Even one of the most secretive processes of all, the recent Papal Conclave, leaked information long before white smoke rose up the Vatican chimney. Forget all the zero-information tech bros blagging it on Polymarket, the real heroes of the story were the network theorists. By studying who worked together, who had ordained whom and so on, Italian data scientists had constructed a model of the Cardinals’ influence network before the Sistine Chapel doors were shut.
They studied a range of network characteristics, including
Status, measured by ‘eigenvector centrality’, rewards cardinals who are connected not only to many, but to the most influential ones.
and found that the leader by that measure was a certain Cardinal Robert Prevost. They investigated two other measures too and found other leaders, so it wasn’t a prediction as such. But still, you’d have cleaned up on the betting markets if you’d followed this prediction, so it’s worth understanding what this eigenvector centrality represents.
The idea is that we don’t just count connections, but that connections to high-value Cardinals matter the most. It may seem a little bit circular - how do you know who is high-value, if the value depends on which high-value nodes you connect to? - but it turns out that it’s just a problem in matrix algebra to figure it all out.
And of course, it shouldn’t be a surprise that we can infer the most important people in a network using these kinds of methods, because in the last 30 years this has literally been a trillion dollar idea.

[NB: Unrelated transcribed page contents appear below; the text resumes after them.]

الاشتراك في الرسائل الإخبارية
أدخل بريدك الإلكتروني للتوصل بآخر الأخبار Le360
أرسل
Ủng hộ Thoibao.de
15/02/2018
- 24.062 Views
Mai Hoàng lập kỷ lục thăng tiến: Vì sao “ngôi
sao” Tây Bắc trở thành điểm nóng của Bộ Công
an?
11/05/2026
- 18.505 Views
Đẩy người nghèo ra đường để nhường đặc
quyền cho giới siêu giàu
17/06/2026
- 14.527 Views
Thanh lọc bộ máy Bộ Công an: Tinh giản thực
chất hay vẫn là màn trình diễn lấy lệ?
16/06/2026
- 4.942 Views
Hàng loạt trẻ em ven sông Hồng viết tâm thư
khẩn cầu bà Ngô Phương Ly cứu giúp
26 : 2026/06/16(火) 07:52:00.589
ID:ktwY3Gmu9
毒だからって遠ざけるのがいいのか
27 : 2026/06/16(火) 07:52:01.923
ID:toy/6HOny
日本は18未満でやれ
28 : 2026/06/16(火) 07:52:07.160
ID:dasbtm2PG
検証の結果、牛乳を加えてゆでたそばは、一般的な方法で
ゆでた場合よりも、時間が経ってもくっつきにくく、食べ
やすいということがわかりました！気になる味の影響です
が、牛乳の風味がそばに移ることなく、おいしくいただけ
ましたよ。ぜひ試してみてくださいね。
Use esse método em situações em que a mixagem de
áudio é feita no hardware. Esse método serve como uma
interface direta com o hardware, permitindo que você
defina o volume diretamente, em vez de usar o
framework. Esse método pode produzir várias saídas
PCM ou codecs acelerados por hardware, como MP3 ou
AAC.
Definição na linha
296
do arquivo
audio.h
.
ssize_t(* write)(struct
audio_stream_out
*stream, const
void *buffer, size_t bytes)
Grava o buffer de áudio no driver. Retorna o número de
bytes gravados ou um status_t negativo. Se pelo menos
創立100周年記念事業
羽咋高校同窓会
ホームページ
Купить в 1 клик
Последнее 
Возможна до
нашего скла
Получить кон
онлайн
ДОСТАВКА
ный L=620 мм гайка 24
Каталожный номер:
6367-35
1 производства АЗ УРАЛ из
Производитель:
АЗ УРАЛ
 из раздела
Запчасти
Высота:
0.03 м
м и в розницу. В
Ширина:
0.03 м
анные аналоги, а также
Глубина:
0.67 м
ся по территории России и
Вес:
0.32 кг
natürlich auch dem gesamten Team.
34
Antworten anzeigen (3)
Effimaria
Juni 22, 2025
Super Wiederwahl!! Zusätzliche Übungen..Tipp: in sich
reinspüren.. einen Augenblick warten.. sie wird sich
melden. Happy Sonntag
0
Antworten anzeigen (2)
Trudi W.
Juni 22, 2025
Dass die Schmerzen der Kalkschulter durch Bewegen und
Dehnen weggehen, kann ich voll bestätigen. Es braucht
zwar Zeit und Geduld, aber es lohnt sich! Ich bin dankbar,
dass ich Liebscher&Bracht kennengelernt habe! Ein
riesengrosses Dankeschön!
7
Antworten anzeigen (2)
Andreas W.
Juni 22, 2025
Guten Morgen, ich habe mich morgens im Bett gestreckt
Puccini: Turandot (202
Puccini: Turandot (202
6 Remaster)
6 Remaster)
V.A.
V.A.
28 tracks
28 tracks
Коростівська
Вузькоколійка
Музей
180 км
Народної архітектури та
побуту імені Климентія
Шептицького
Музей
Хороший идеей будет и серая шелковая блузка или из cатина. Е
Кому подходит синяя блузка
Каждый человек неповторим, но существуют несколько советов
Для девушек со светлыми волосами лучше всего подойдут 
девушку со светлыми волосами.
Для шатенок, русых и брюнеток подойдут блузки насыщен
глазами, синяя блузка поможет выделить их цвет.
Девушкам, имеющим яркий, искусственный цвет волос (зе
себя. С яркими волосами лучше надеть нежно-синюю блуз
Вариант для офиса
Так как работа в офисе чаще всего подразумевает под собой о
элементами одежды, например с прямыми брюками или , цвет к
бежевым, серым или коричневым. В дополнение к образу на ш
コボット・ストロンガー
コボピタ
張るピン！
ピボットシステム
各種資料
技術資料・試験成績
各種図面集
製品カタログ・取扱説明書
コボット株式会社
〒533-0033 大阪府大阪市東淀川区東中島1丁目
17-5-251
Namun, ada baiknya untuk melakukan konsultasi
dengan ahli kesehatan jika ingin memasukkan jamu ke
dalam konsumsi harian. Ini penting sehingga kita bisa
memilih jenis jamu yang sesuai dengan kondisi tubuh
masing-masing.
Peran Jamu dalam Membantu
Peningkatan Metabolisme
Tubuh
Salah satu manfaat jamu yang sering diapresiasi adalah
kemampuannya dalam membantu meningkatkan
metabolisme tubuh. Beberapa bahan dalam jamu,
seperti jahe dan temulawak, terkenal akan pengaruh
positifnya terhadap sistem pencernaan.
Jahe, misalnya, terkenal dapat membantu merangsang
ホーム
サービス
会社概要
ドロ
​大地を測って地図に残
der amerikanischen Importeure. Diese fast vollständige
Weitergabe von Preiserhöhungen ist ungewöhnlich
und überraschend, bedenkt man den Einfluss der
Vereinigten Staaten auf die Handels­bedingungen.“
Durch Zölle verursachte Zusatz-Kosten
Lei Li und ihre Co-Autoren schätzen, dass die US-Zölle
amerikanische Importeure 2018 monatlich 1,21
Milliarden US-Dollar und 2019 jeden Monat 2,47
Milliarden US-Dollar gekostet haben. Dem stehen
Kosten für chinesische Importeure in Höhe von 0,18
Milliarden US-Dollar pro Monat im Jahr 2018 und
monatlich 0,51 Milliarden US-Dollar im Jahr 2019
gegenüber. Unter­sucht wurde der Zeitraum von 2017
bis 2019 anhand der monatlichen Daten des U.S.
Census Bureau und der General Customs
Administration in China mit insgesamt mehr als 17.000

Google’s PageRank algorithm is based on a variant of this eigenvector centrality method, with the same motivation. A page with lots of links coming in can be constructed by a spammer, but a page with lots of links coming in from reputable websites is a good indicator of value.
So, despite what Shannon said and as Biden discovered, sometimes the way that a message is sent can be as important as the message itself, and communication networks contain a lot of valuable structure if you know how to look for it.
Thank you a most interesting essay somewhat tangential to my own specialty: language translation, where the most important parts are thought to be the white spaces between the words and lines.
And thank for your delightful “flamingosity,” a truly wonderful neologism.
Interesting as always, thanks!
I am reminded of the EFF essay on metadata, arguing against telecoms, etc providers who say it is not privacy invading, yet some trivial analysis would should you may have got a call from a doctor, then call a abortion helpline, or received an email from the hospital, then visited a HIV advice website shortly afterwards.